Bringing Visual Search to the Impresso Project

In the beginning of 2019, I worked with the members of the Impresso team to bring simple visual search capabilities to their astounding collection of historical newspapers.

  • Efficient computation of the visual signatures for the scale of the project (Millions of images)
  • Integration of the search in the existing infrastructure through SOLR extensions, allowing complex queries filtering on the metadata and ranking on the visual similarity of an input image at the same time (year, article topic, etc.)
  • External service allowing users to search from their own images and not just elements already indexed in the database
  • Ability to search similar people in the data through the use of face detection and face recognition

  • (bonus) Helping the team moving their expensive computation on a Kubernetes cluster in order to scale some of the very large processes they do.

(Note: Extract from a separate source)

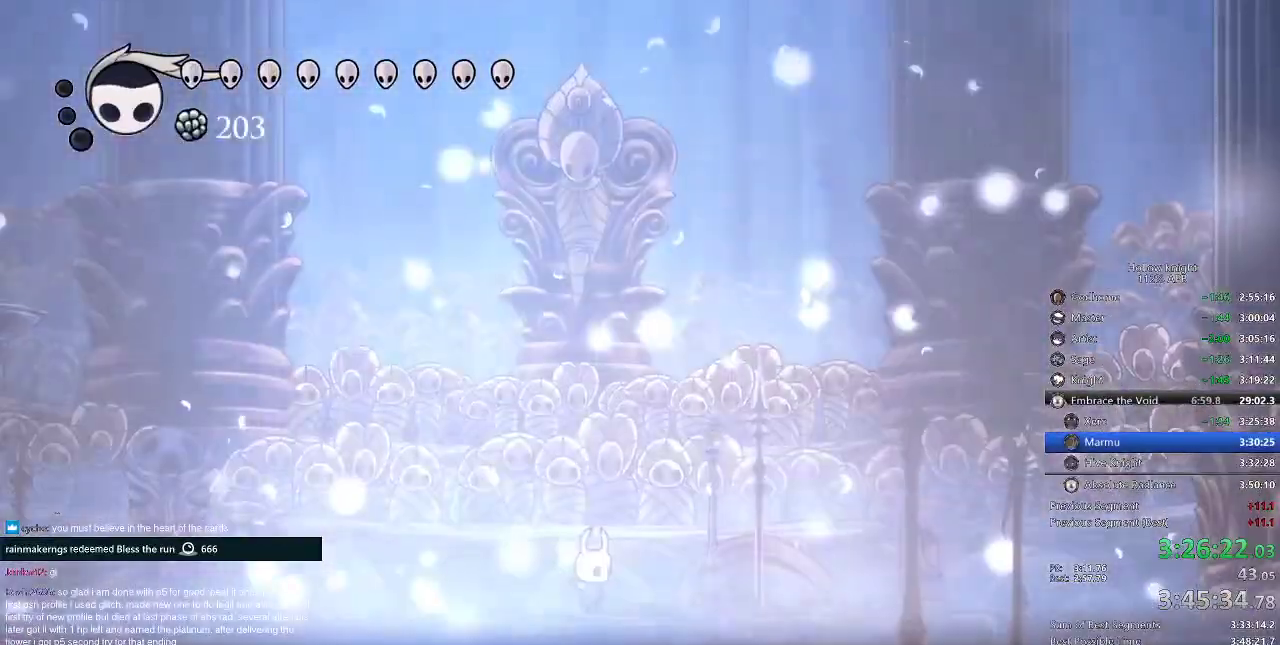
{"keys": ["right"], "events": [[66, "right", "down"], [217, "left", "down"], [267, "right", "up"], [333, "left", "up"], [367, "right", "down"], [400, "left", "down"], [400, "right", "up"], [483, "left", "up"], [483, "right", "down"]]}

Deliverables at DHLAB, EPFL

Expanded information to be added soon for each subproject. Complete information can always be found in the manuscript of my PhD thesis

  • Spearheaded the developement of dhSegment (originally created for parsing the documents of the Foundazione Cini, the main data for my PhD). As a generic document processing pipeline dhSegment is now widely used for the Venice Time Machine project, and by many Universities around the world.
  • Complete semi-automatic parsing of the 340’000 documents of the photo-archive of the Cini foundation (separation visual elements, OCR recognition, metadata assignment, partial Linked-Open-Data linking, …)
  • Global visual analyzing of the Cini photo-archive, automatically discovering conflicting attributions for more than 1’600 artworks, conflicts that were unknown to archivists.
  • Completely built the first visual search engine for exploring the propagation of “form” in the Visual Arts, leveraging the power of Convolutional Neural Networks. The system was continuously trained through feedback from users to reach impressive performance. Most of the interface, and the exact same backend is now powering the visual search capabilities of the Diamond platform of the Time Machine project (section Images).